Spring Roasted Potatoes with Tamarind Butter

Spring Roasted Potatoes with Tamarind Butter is a quick and flavorful side! Roasted potatoes drizzled with tamarind butter will make any meal so delicious!

I’m so pumped. 

Why you ask? 

Well, this weekend we SPRING forward. Even though we lose an hour of sleep, it’s a small sacrifice because I’m ready for longer days, warmer weather and the ability to grill out all things. Plus, my friend Katie and I will pick up our Wednesday walks which is the best because it’s a chance to do a mid-week brain dump ( and make a pit stop for wine)!

See, daylight savings brings so much potential!! Curious, are you a fan? Or just kind of meh about it? The bigger question is, why the hell do we still do daylight savings? 

Anyway, as we gear up for warmer weather I thought we should talk about sides. I have the hardest time coming up with sides to make during the week that aren’t sauteed veggies and a loaf of bread. Do you struggle with sides too? 

Well, my answer to our dilemma are these Spring Roasted Potatoes with Tamarind Butter. Baby roasted potatoes are drizzled with olive oil, salt and pepper and roasted at high heat for 40 minutes. Easy enough, right? But! What elevates these taters is this tamarind butter. 

You maybe thinking, what the hell is tamarind butter? The base of this butter is tamarind chutney which you can find at your local grocery store next to the curry section.
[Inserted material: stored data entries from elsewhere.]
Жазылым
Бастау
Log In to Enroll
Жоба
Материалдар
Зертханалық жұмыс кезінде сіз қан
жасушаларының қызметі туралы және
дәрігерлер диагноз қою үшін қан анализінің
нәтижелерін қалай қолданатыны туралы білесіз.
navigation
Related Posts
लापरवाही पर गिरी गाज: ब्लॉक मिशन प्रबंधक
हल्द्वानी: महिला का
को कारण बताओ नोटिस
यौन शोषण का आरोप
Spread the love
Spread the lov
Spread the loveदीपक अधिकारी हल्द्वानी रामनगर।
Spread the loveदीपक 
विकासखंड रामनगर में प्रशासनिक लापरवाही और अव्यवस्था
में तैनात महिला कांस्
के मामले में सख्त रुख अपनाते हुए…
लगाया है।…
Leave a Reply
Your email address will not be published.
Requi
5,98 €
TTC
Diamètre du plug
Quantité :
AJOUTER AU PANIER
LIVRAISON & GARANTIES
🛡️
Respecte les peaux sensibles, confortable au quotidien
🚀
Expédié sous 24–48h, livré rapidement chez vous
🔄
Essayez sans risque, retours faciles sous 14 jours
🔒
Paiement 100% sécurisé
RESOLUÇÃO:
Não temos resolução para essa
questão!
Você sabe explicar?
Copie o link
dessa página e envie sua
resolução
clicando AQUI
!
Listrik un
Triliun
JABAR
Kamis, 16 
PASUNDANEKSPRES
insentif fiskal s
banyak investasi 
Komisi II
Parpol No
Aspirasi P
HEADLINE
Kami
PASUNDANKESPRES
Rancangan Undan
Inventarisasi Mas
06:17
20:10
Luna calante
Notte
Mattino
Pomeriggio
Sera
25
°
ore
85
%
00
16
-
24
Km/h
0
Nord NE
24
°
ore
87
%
All you do is mix in a few of other ingredients and BOOM! A delicious butter that will elevate any side dish.

Are you ready to spring forward?

Spring Roasted Potatoes with Tamarind Butter

Ingredients:

  • for the potatoes:
  • 1/4 cup olive oil
  • 2 lbs baby potatoes, halved
  • 8 ounces burrata, torn 
  • Fresh arugula, for garnish
  • salt and pepper to taste
  • for the tamarind butter:
  • 6 tbsp tamarind chutney 
  • 3 tbsp honey
  • 1 tbsp chili-garlic sauce
  • 2 tsp curry powder
  • 1 1/2 sticks unsalted butter, room temperature
  • 2 tbsp lime juice
  • 2 tbsp minced fresh cilantro
  • salt and pepper to taste

Directions:

  1. for the potatoes:
  2. Preheat an oven to 425 degrees. Spray two baking sheets with non-stick cooking spray. Divide the potatoes between the two baking sheets and drizzle the tops of the potatoes with olive oil, salt and pepper. Cook the potatoes for 20 minutes and then flip them and continue to cook for another 20 minutes or until golden. 
  3. Remove the potatoes from the oven and place them on a serving platter. Break the burrata over the potatoes and garnish the tops with the melted tamarind butter and fresh arugula. 
  4. for the tamarind butter:
  5. In bowl combine chutney, honey, chili-garlic sauce, curry powder, salt and pepper. In another bowl mix the butter until combined. Add in the chutney mixture, lime juice and cilantro. Keep mixing until everything is well combined. This recipe will make about 1 cup of butter. You will only need about 1/4 cup for the potatoes. Simply section out 1/4 cup and gently melt in the microwave or stovetop. Reserve until ready to pour over the potatoes.